- [WORK TASK]
From the material beneath, pull every line with the word "Cast".

- [SOURCE DATA]
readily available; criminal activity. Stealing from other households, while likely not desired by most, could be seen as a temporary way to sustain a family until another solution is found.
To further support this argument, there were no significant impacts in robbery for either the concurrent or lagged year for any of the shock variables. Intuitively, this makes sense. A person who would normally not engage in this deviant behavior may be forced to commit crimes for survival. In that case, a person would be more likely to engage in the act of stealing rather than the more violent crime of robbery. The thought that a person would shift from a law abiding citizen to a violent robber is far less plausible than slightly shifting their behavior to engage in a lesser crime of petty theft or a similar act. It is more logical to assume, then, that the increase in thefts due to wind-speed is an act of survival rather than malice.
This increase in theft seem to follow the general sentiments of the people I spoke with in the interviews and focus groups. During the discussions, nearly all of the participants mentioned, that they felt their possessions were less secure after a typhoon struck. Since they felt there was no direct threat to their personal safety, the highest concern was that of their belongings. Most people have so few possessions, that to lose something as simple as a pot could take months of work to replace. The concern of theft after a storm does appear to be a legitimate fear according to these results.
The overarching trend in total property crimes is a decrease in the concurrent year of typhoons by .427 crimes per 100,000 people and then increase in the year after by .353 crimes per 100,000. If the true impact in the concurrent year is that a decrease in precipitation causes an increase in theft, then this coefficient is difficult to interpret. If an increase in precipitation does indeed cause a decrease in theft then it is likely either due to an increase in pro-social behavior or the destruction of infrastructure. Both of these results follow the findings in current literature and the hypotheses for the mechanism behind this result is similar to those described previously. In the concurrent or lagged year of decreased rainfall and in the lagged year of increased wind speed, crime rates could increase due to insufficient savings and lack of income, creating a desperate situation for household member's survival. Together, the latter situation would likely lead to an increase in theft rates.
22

==

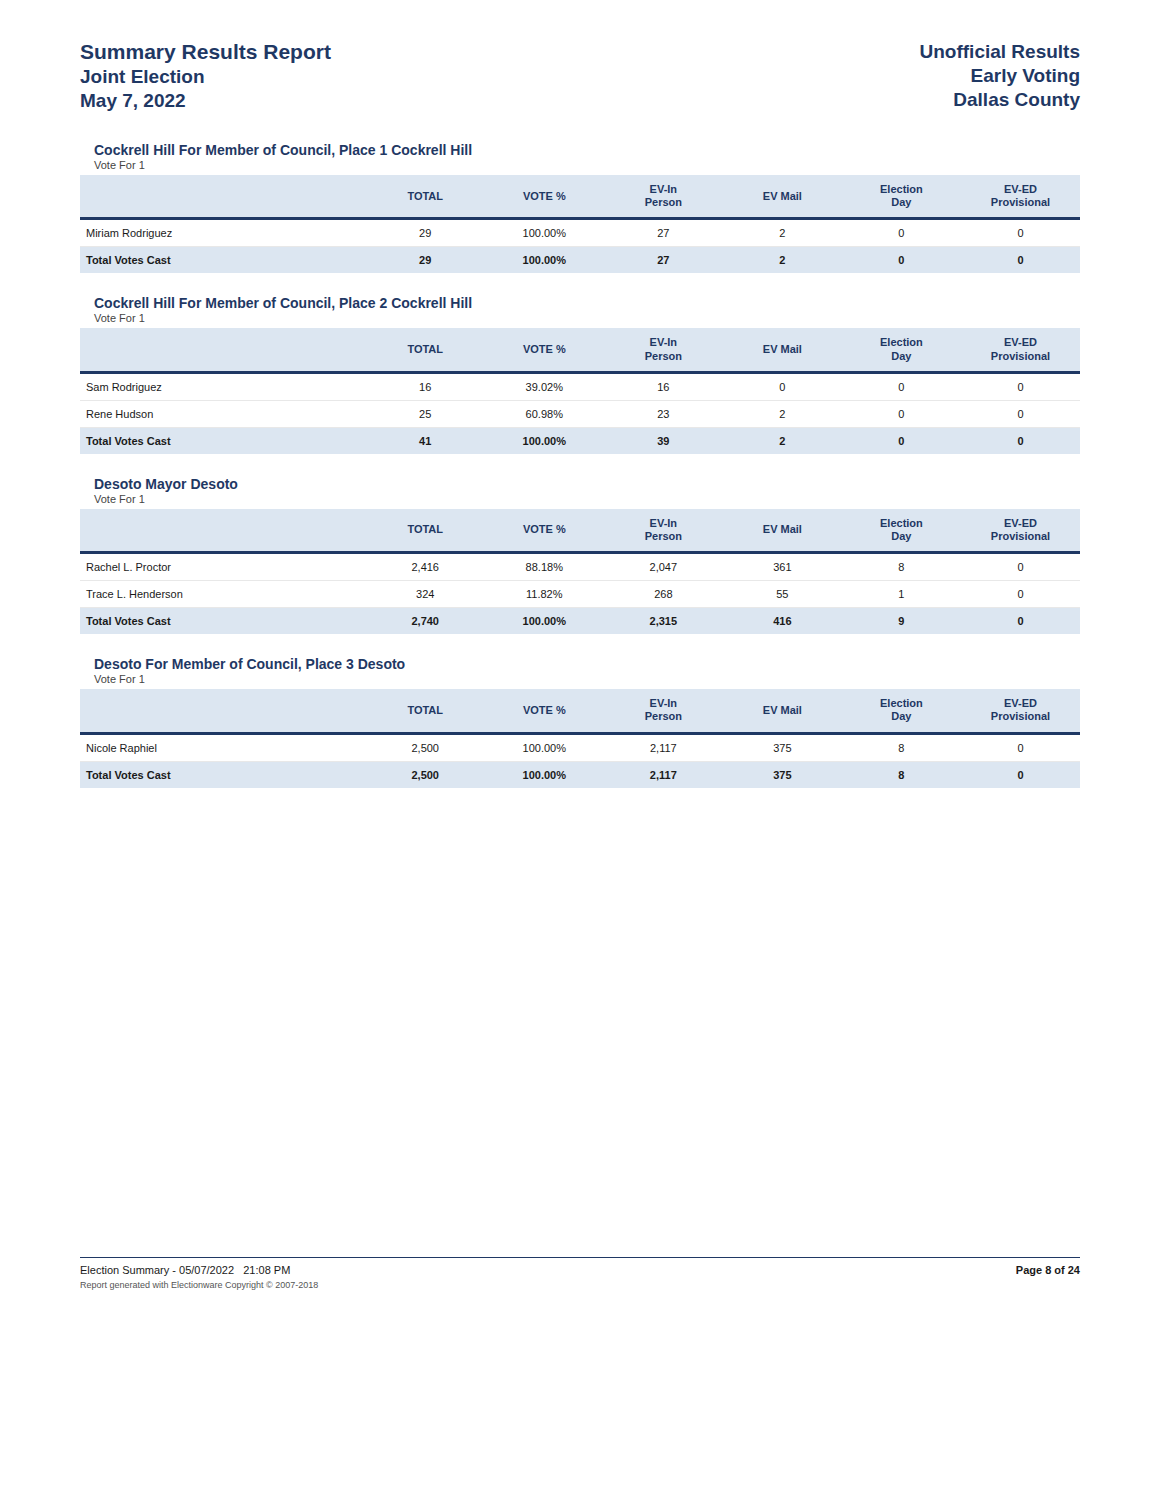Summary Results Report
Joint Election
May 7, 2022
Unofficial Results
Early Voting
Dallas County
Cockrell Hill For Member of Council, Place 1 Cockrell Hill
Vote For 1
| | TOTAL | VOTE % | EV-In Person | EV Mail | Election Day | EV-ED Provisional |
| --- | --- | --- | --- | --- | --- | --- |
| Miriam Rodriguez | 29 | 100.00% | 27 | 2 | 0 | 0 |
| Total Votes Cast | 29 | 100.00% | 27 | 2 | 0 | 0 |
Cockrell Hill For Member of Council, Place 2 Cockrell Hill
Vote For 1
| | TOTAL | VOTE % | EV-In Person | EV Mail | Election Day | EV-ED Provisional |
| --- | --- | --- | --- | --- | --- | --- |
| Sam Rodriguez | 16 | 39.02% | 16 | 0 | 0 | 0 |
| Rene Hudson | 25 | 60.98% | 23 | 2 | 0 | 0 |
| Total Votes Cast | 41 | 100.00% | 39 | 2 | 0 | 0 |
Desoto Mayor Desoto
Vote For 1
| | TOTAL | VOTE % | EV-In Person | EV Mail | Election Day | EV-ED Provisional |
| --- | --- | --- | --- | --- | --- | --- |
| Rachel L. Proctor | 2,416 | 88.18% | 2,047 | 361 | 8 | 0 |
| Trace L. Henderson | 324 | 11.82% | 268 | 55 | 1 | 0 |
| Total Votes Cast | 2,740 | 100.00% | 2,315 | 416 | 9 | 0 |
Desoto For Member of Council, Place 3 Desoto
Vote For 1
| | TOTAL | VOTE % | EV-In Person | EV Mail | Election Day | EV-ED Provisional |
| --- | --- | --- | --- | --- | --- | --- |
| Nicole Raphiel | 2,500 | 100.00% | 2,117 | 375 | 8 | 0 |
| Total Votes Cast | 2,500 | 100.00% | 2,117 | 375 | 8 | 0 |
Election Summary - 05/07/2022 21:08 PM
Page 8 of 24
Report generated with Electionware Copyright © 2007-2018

...

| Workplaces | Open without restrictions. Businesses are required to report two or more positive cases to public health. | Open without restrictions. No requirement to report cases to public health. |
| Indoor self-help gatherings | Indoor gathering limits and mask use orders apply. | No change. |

- [TASK RESPONSE]
| Total Votes Cast | 29 | 100.00% | 27 | 2 | 0 | 0 |
| Total Votes Cast | 41 | 100.00% | 39 | 2 | 0 | 0 |
| Total Votes Cast | 2,740 | 100.00% | 2,315 | 416 | 9 | 0 |
| Total Votes Cast | 2,500 | 100.00% | 2,117 | 375 | 8 | 0 |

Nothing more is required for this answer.